#### ASSIGNMENT:
Each line of the data that mentions the string "SQUARE" needs to be identified and copied.

---- EXERCISE INPUT

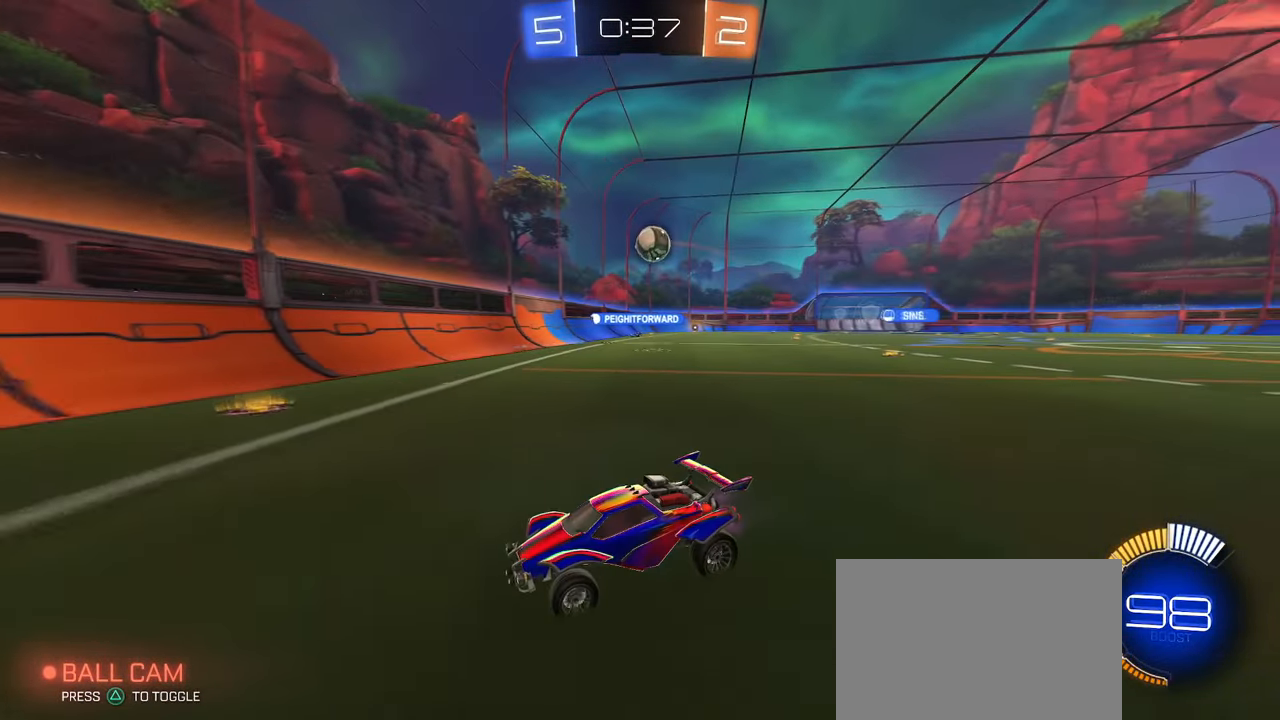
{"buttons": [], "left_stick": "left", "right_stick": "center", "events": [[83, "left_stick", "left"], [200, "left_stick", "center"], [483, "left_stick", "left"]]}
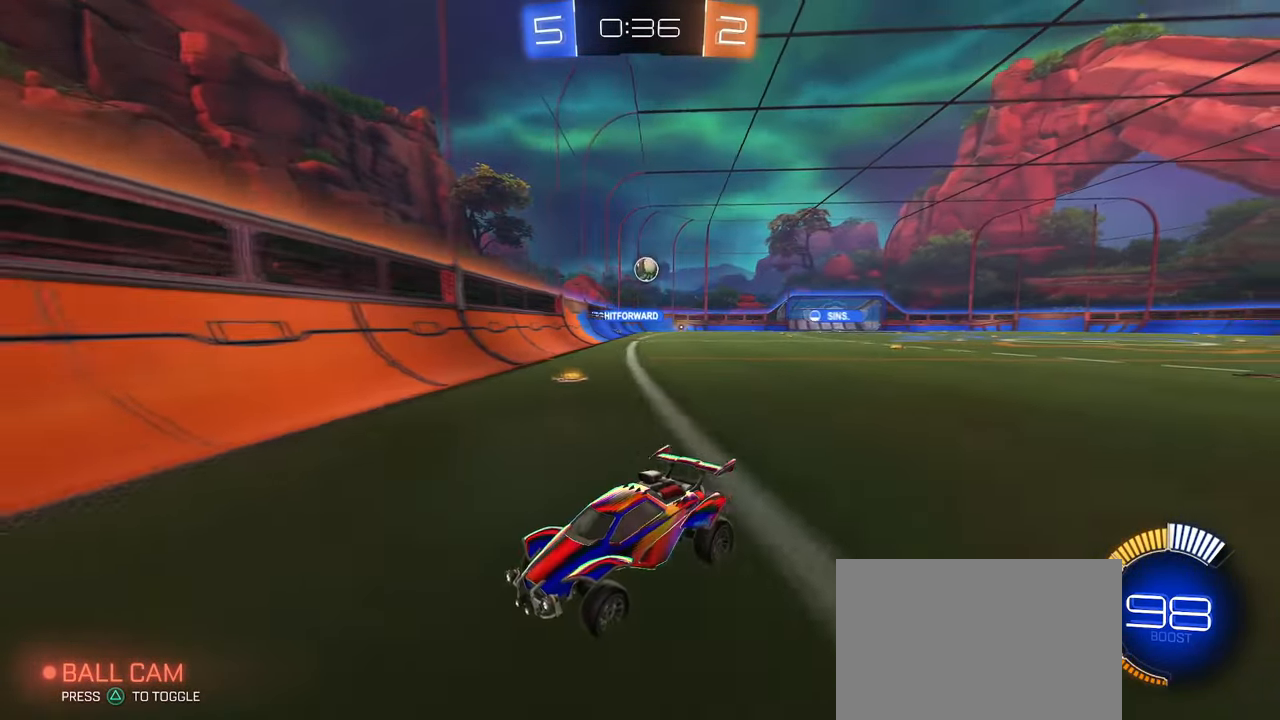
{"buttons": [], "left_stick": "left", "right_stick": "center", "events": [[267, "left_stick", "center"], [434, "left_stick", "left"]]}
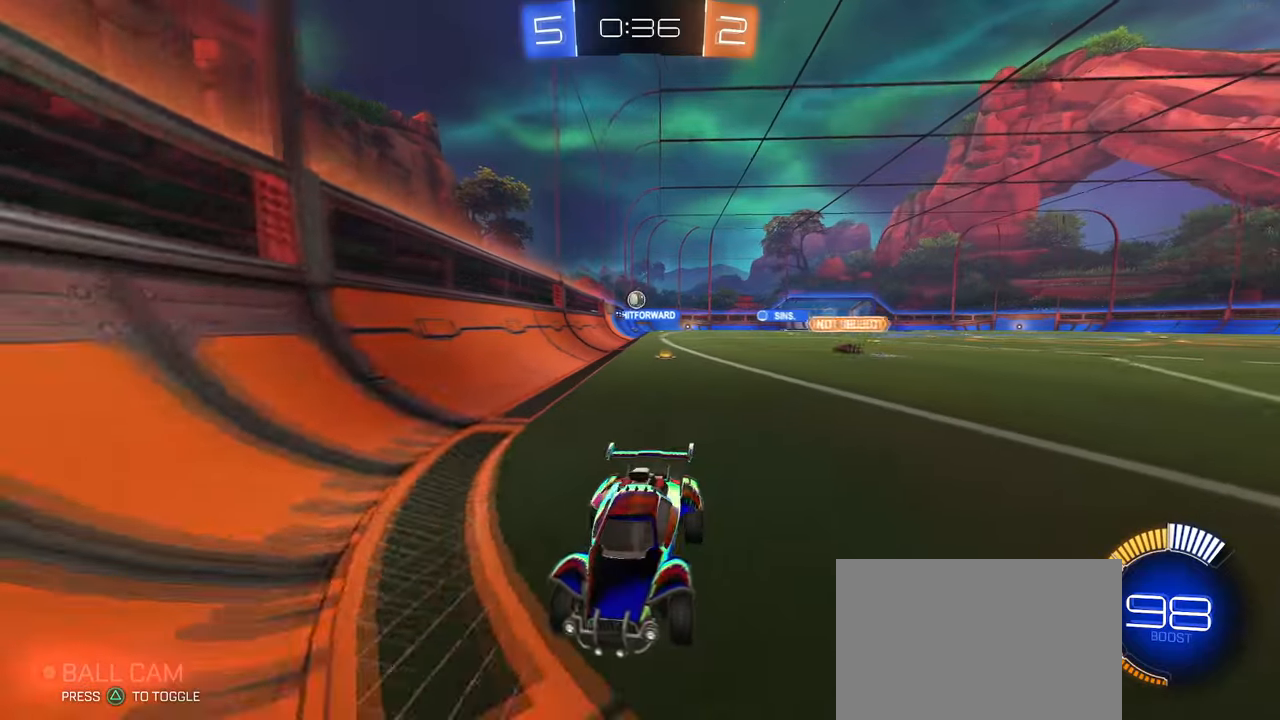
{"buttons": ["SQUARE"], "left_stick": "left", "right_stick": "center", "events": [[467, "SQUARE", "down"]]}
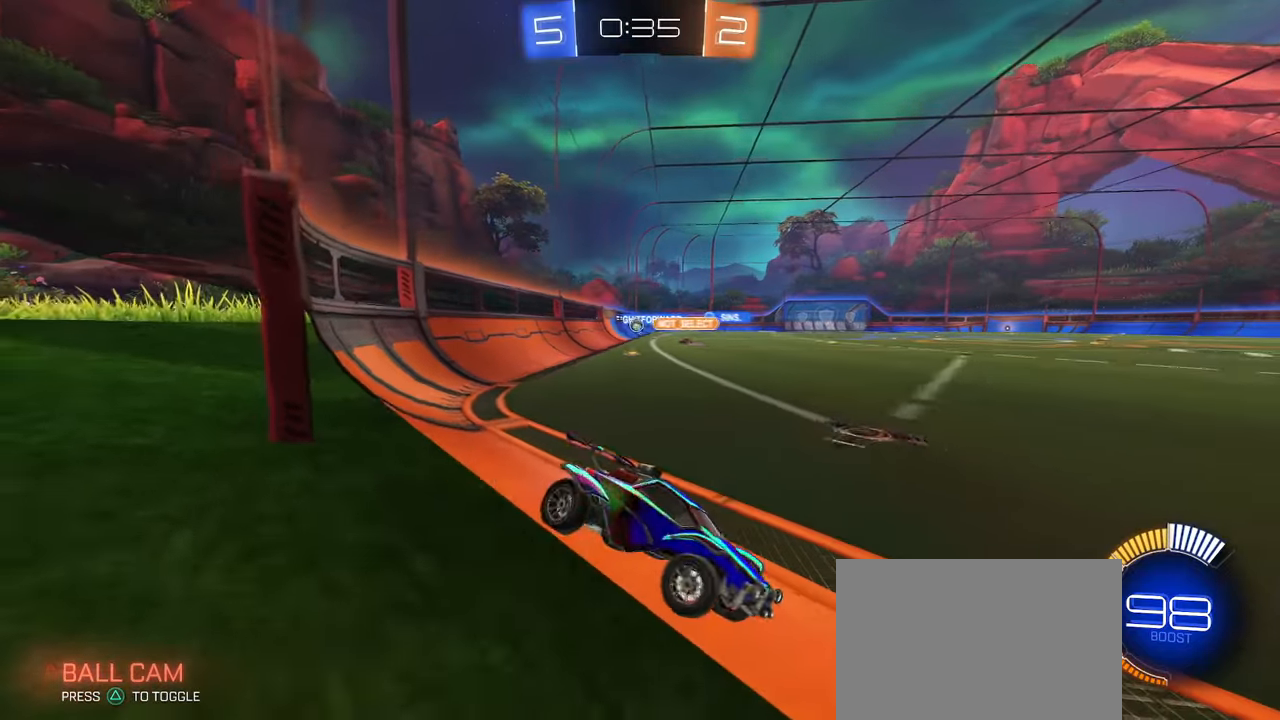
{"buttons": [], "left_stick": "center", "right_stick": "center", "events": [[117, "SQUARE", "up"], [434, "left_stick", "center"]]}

--------
---- EXERCISE INPUT

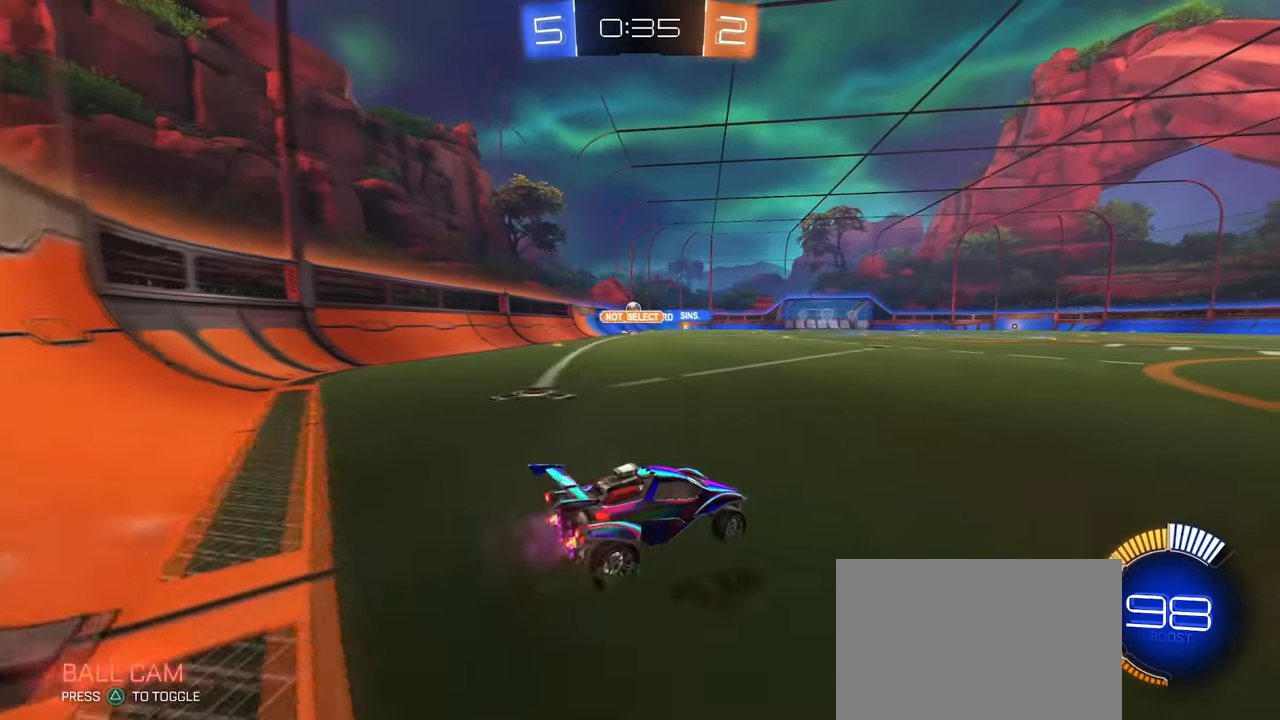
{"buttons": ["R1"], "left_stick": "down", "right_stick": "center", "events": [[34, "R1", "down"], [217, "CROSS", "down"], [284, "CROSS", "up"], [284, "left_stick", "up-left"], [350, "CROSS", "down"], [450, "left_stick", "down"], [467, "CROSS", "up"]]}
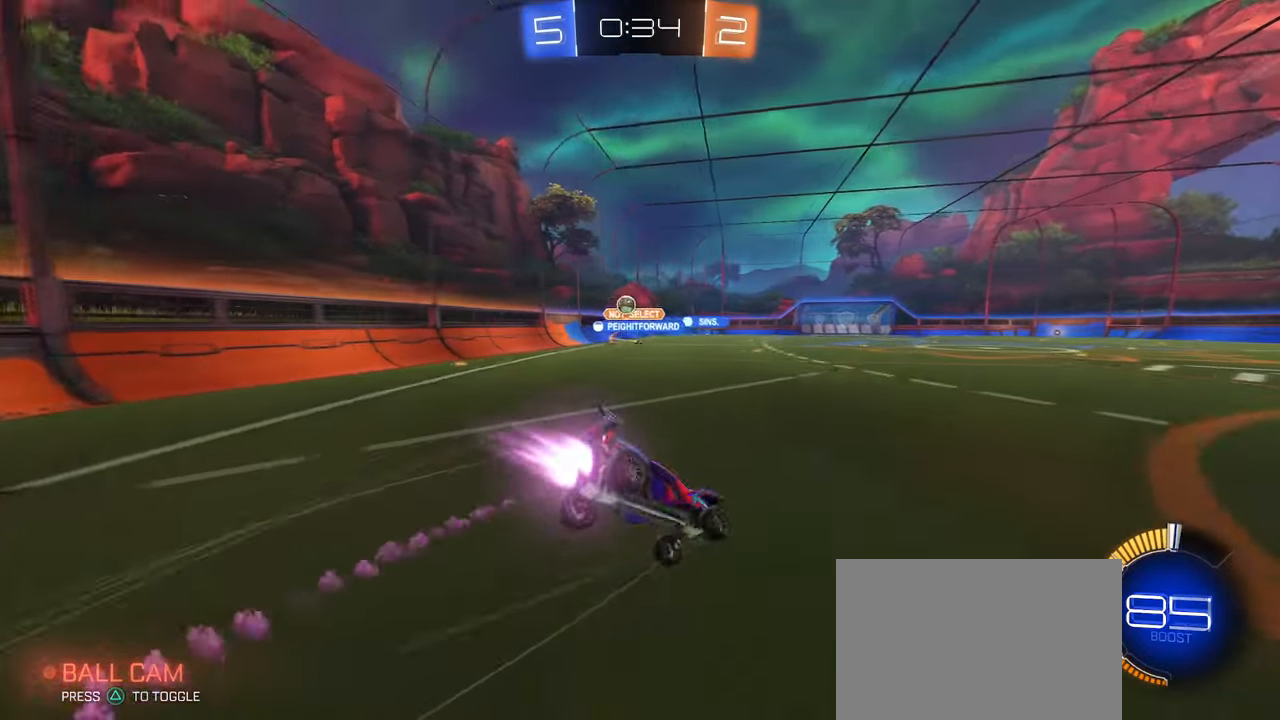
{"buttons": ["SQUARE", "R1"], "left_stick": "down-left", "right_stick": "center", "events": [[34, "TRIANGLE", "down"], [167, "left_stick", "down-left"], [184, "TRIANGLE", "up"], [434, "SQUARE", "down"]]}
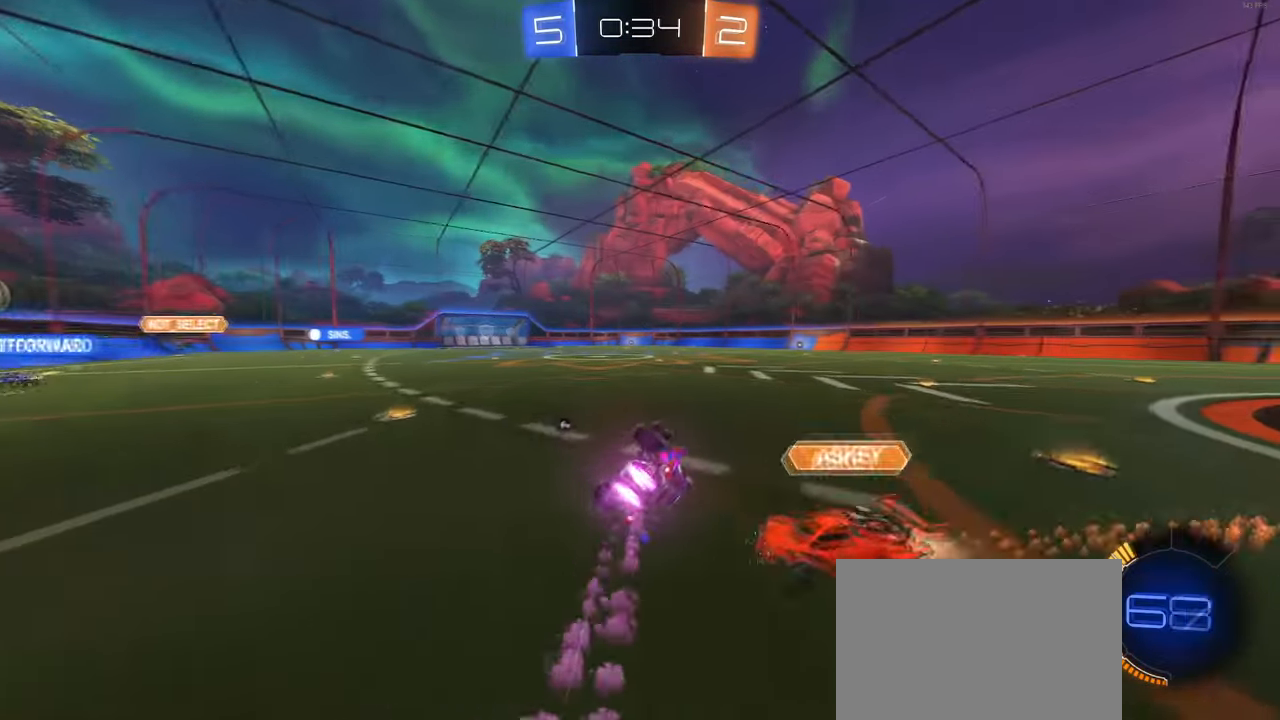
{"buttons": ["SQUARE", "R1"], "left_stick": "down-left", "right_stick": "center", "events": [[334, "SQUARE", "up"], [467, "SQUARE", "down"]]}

--------

#### SOLUTION TO THE EXERCISE:
{"buttons": ["SQUARE"], "left_stick": "left", "right_stick": "center", "events": [[467, "SQUARE", "down"]]}
{"buttons": [], "left_stick": "center", "right_stick": "center", "events": [[117, "SQUARE", "up"], [434, "left_stick", "center"]]}
{"buttons": ["SQUARE", "R1"], "left_stick": "down-left", "right_stick": "center", "events": [[34, "TRIANGLE", "down"], [167, "left_stick", "down-left"], [184, "TRIANGLE", "up"], [434, "SQUARE", "down"]]}
{"buttons": ["SQUARE", "R1"], "left_stick": "down-left", "right_stick": "center", "events": [[334, "SQUARE", "up"], [467, "SQUARE", "down"]]}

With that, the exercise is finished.